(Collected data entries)

####

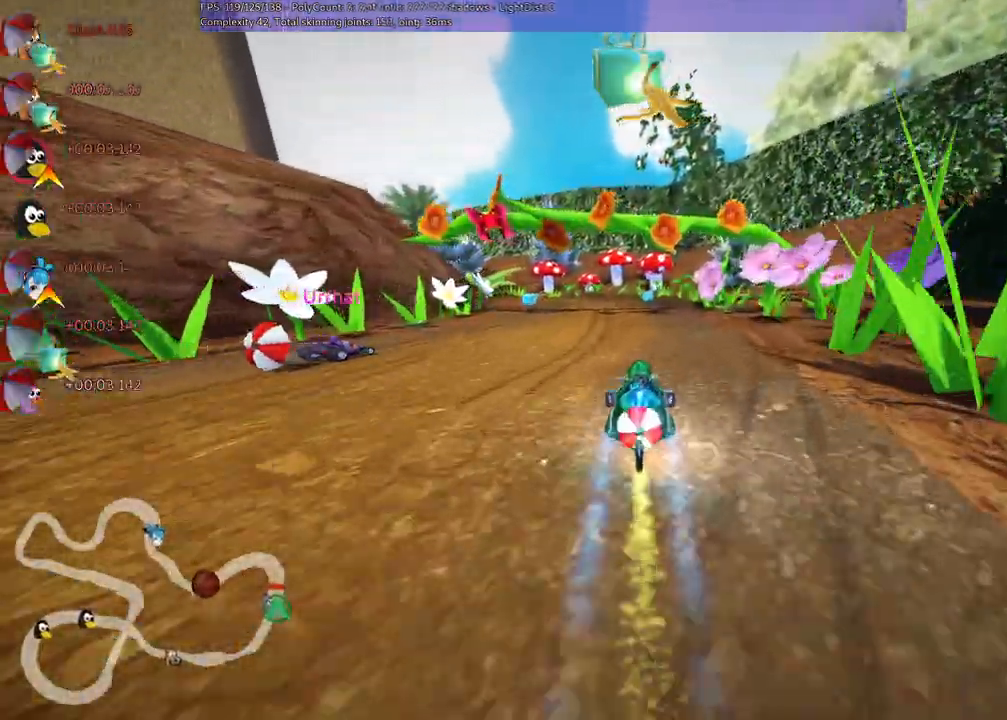
Gameplay with keyboard; each line is a JSON object with the keys held at the frame after it. "events" lists presses ("down") and releases ("up") of ".", "/", "alt_r", "b", "c", "comma", "ctrl_r", "d", "down", "f", "g", "h", "j", "k", "l", "left", "m", "n", "quote", "return", "right", "semicolon", "shift_r", "space", "super", "up" and "v" between this image and that frame as [ms after this image, input, new state], when the widget could be followed in between. No other keys are recorded. Mouse input is not recorded.
{"keys": ["m", "right", "up"]}
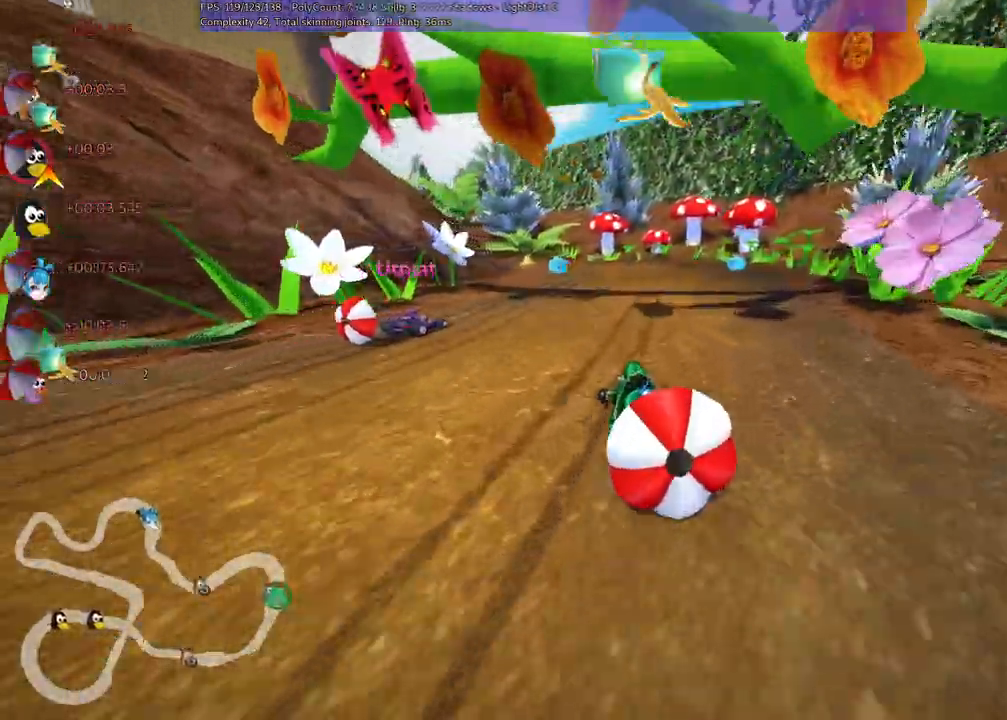
{"keys": ["left", "m", "right", "up"], "events": [[433, "left", "down"]]}
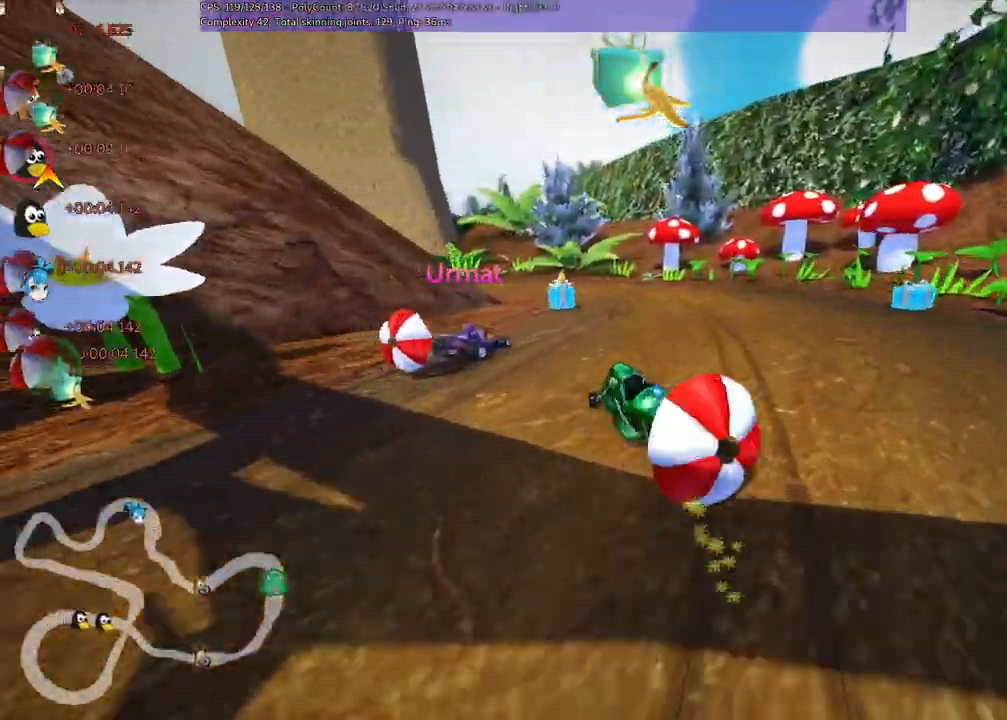
{"keys": ["left", "m"], "events": [[133, "left", "up"], [317, "left", "down"], [350, "right", "up"], [400, "up", "up"]]}
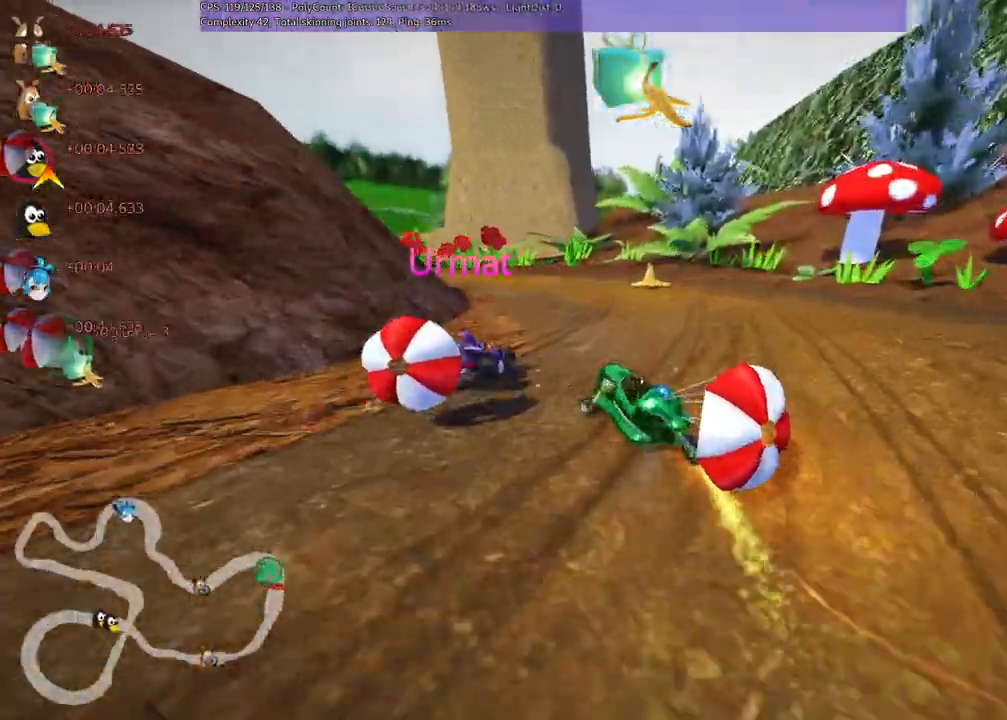
{"keys": ["down", "left"], "events": [[33, "down", "down"], [267, "m", "up"]]}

####

▸ **EXERCISE**
Transcribe the data verbatim. No picture belongs in the result.

▸ **PROBLEM SOLUTION**
Gameplay with keyboard; each line is a JSON object with the keys held at the frame after it. "events" lists presses ("down") and releases ("up") of ".", "/", "alt_r", "b", "c", "comma", "ctrl_r", "d", "down", "f", "g", "h", "j", "k", "l", "left", "m", "n", "quote", "return", "right", "semicolon", "shift_r", "space", "super", "up" and "v" between this image and that frame as [ms after this image, input, new state], when the widget could be followed in between. No other keys are recorded. Mouse input is not recorded.
{"keys": ["m", "right", "up"]}
{"keys": ["left", "m", "right", "up"], "events": [[433, "left", "down"]]}
{"keys": ["left", "m"], "events": [[133, "left", "up"], [317, "left", "down"], [350, "right", "up"], [400, "up", "up"]]}
{"keys": ["down", "left"], "events": [[33, "down", "down"], [267, "m", "up"]]}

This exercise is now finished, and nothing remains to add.